WHAT THE TASK REQUIRES:
Return each line of the listing in which the word "OBJETIVOS" appears.

RECORDS PROVIDED:

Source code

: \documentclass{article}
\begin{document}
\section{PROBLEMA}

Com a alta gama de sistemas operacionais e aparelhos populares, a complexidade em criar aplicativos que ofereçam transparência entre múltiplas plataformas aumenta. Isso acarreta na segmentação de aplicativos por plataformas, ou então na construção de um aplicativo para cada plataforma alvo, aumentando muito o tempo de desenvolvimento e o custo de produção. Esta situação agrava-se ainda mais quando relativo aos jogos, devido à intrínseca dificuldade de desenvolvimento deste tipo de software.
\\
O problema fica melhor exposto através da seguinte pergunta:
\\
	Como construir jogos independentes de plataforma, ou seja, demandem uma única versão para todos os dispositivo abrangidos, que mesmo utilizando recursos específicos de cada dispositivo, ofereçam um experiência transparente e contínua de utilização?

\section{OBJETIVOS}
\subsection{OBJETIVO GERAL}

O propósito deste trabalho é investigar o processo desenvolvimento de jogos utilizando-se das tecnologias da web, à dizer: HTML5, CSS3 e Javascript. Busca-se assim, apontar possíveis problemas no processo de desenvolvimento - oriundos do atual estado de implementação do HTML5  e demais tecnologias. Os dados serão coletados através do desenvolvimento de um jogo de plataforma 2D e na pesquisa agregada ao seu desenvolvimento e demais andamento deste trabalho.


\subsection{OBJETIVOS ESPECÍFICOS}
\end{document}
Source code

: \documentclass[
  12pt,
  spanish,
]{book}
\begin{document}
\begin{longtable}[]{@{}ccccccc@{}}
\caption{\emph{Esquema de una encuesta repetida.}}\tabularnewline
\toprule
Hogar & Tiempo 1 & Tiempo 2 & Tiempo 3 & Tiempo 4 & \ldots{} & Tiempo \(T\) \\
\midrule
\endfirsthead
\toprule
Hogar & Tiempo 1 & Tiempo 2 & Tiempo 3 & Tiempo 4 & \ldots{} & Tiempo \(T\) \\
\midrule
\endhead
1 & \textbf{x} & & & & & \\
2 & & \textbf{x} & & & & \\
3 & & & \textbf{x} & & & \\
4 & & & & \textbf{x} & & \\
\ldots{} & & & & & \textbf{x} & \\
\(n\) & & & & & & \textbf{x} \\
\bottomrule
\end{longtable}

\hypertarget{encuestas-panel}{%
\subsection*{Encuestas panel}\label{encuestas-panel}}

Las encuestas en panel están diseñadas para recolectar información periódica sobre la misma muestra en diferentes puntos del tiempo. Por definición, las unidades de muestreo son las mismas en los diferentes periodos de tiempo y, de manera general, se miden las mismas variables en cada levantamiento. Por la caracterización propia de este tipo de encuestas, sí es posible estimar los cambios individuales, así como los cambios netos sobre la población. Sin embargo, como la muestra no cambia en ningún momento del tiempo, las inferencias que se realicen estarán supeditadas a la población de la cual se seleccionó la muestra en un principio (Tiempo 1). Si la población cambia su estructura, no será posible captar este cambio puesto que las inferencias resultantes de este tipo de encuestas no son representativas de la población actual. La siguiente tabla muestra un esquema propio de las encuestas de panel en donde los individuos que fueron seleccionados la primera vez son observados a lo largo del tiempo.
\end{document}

TASK RESPONSE:
\section{OBJETIVOS}
\subsection{OBJETIVOS ESPECÍFICOS}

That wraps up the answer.